Sheriffs in Denver, Houston, Austin and elsewhere have announced their vigorous opposition to cooperation with federal law enforcement. The problem is that Obama’s “enforcement priorities” for ICE allowed tens of thousands of criminal aliens who were eligible for deportation under laws passed by Congress to escape deportation.
The attitude of local sheriffs is important because the debate raging over “sanctuary” policies will not be decided in Washington, DC alone. Restoring effective enforcement of our nation’s immigration laws will require rebuilding a strong federal-state partnership, and that cannot happen if local sheriffs continue dragging their feet on lawful ICE detainers while singing from the ACLU songbook.
Some sheriffs are insisting a local sheriff or local jail should not be accused of following “sanctuary” policies merely because they will not honor ICE detainers. A county sheriff explains that “less is more” rationale in a recent newspaper interview, here.
However, I suspect most Americans see that attitude as a lot like a motorist insisting he is a very safe driver despite flunking the sobriety test with a 0.20 alcohol level.
The ICE detainer is a lawful, essential instrument of federal law enforcement and should be honored by all local sheriffs. Local jails that refuse to do so are releasing hundreds of criminal aliens back into the community—criminal aliens who are eligible for deportation under federal law.
In Colorado, the chief culprit and cheerleader for sanctuary policies is the Denver County jail. In 2014, Denver was listed in an ICE document as ranked number ten nationally in the number of ICE detainers rejected over an 8-month period.
Now, if ICE shows up at the sheriff’s jail at the precise time of a prisoner’s release and takes custody, the sheriff is supportive of that. Hooray. But if ICE requests the jail hold the criminal an extra 12 hours so ICE can pick him up, that request will not be honored. Why? Because the ACLU has won a couple of federal lawsuits at the district court level – for example, in a 9th Circuit case in Oregon — to establish the highly dubious principle that honoring the ICE detainer would be violating the alien’s 4th Amendment rights. The fact that no federal court in Colorado or the entire 10th Circuit has ever made such a ruling is evidently not as important to some county sheriffs as what the ACLU thinks.

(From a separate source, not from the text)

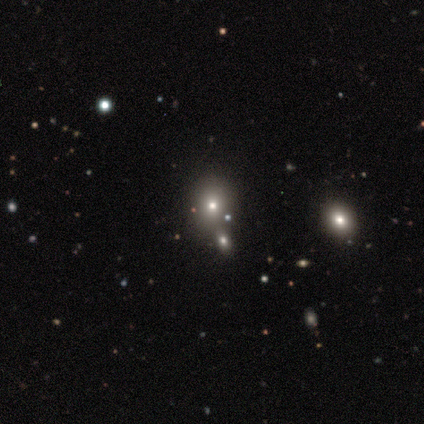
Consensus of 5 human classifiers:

Unfortunately, in the last years of the Obama regime, there developed a silent partnership between Obama’s minimal enforcement policies and some sheriffs content to see less reliance on detainers. Eventually, this policy of nonenforcement became the hallmark of what are known as “sanctuary cities.”
Under Obama’s policies, ICE went so far as to develop a new detainer form – DHS Form I-247N – that did not have the word “detainer” anywhere on the form! Accepting and complying with that detainer was even labeled “voluntary”! Is it surprising that many police chiefs and sheriffs did not complain and went along with this de-emphasis on detainers? In effect, police chiefs in a dozen or more major cities became enablers and partners in Obama’s war on immigration enforcement.
On the good news side, it is widely rumored that the U.S. Department of Justice will soon announce that the federal government will indemnify local law enforcement agencies against civil liability if they are sued by the ACLU (or anyone else) for honoring an ICE detainer. That new policy should quiet the criticisms of all but the most die-hard sanctuary advocates.
We must hope that the nation’s local sheriffs — who perhaps got too comfortable with the Obama era’s non-enforcement policies — will now welcome a return to a more positive federal-state partnership in immigration law enforcement based on constitutional norms, not the values and priorities of the ACLU.